Book Review: The Book of M, Peng Shepherd
Science Fiction/Fantasy: The Book of M, Peng Shepherd
An elephant, it is said, never forgets.
Despite the dubious scientific basis for that aphorism, an elephant’s memory is prodigious. Not usually as good as human memory and we certainly do forget. Still, quite good. We can’t know at this point, though, whether elephants are prone to some of the memory-stealing accidents or illnesses that can affect humans.
In her debut novel The Book of M, Peng Shepherd imagines a near future world where memories disappear. It starts in India. A man standing in the glare of the sun looks down where his shadow should be…and sees only dirt. No matter from what direction or source the light comes, it illuminates him but casts no shadow. Soon a few more Indian residents lose their shadow. At first it is a phenomenon. The world is fascinated and bewildered. Scientists cannot explain it. Soon, though, there is another development: the man begins to lose his memory.
Max and Orly were attending a wedding outside of Washington, D.C. when shadows began disappearing in the United States. Unsure of the cause: contamination, exposure to others, some kind of infection, magic(?), they remain in seclusion at the resort. Gradually the others leave–or lose their own shadows and memories–until it is just Max and Orly.
Then, Max loses her shadow.
By this time the progression has become well known. First, shadow. Then, memory. Finally, death. The means of death, though, is different for everyone. Some just forget how to eat–or how to breathe–or that you can’t walk on air or on water. Usually those deaths only involve the unfortunate individual. Sometimes, though, people forget who their loved ones are and kill them in terror. Sometimes they forget fire is dangerous and set their homes ablaze. Memories do not abandon people in predictable ways. They drop randomly like apples from a tree and there is no telling what the result may be.
While Ory is scavenging for food, Max flees their refuge. She takes a few things: clothes, some matches, and a tape recorder. Ory had asked her to begin taping her memories, her experiences, hoping against hope that somehow this act of mindfulness will delay or possibly defer the inevitable. Although Max does not share his hope, she agrees, and even in leaving she continues to honor his request.
When Ory returns and realizes Max has left, he immediately sets out to find her. He suspects she would have returned to their old home in D.C. so he heads there, first. Max, though, has fallen in with a group heading the other direction, to New Orleans, to a place where rumor has it that a powerful man is helping the shadowless, is working to combat the Forgetting. Her hope, their hope, is that somehow they might make it to New Orleans in time to be helped, to possibly have their own memories restored.
Because, really, who are we without our memories?

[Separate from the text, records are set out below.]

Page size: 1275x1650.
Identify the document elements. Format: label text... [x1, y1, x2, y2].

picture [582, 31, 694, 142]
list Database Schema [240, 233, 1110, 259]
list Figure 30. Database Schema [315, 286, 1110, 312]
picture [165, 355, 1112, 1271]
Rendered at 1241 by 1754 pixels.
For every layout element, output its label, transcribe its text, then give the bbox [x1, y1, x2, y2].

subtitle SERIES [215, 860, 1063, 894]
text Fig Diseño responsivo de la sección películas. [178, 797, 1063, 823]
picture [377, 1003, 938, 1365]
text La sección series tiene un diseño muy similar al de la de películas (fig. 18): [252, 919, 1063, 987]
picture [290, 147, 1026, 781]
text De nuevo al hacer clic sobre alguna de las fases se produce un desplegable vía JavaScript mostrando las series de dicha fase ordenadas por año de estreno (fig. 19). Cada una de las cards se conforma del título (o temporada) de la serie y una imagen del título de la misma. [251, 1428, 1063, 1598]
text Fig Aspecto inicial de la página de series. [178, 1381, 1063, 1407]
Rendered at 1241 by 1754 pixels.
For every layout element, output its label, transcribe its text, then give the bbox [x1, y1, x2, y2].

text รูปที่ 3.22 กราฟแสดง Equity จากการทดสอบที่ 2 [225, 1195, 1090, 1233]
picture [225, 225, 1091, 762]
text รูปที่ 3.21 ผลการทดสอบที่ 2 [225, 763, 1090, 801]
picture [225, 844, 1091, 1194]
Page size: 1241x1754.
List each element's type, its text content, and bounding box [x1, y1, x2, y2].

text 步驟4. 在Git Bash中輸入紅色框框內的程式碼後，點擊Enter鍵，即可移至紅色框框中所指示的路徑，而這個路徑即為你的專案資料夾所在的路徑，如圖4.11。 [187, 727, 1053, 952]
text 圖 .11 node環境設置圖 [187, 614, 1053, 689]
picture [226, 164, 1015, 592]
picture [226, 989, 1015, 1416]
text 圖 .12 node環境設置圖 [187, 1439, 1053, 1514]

I am a husband, father, and grandfather. I know this about myself. I remember my wedding day. I remember the births of my children and my grandchildren. If I lost those memories, if I no longer recognized my wife or my family because of amnesia or dementia, I may still hold those roles in the minds of those who remember me as husband, father, grandfather. But I would no longer know myself as that person. I have no way of knowing what, if anything, would replace that hole in my memory. I can only be certain that the “me” I see in the mirror today would no longer be reflected.
Shepherd brilliantly explores the connection between memory and our very humanity in this book. What part does memory play in our definitions of reality? If memory is suddenly excised completely, such as through a traumatic brain injury, how is that different from it falling out of your life piece by piece? And possibly most difficult, what if your memories cannot be trusted? What if everything you believe to be true about yourself is cruelly, tragically, horribly wrong? Who are you then?
The Book of M is much more dark fantasy than science fiction. It may be a book, though, that instead of making you fear your shadows, makes you fear their absence.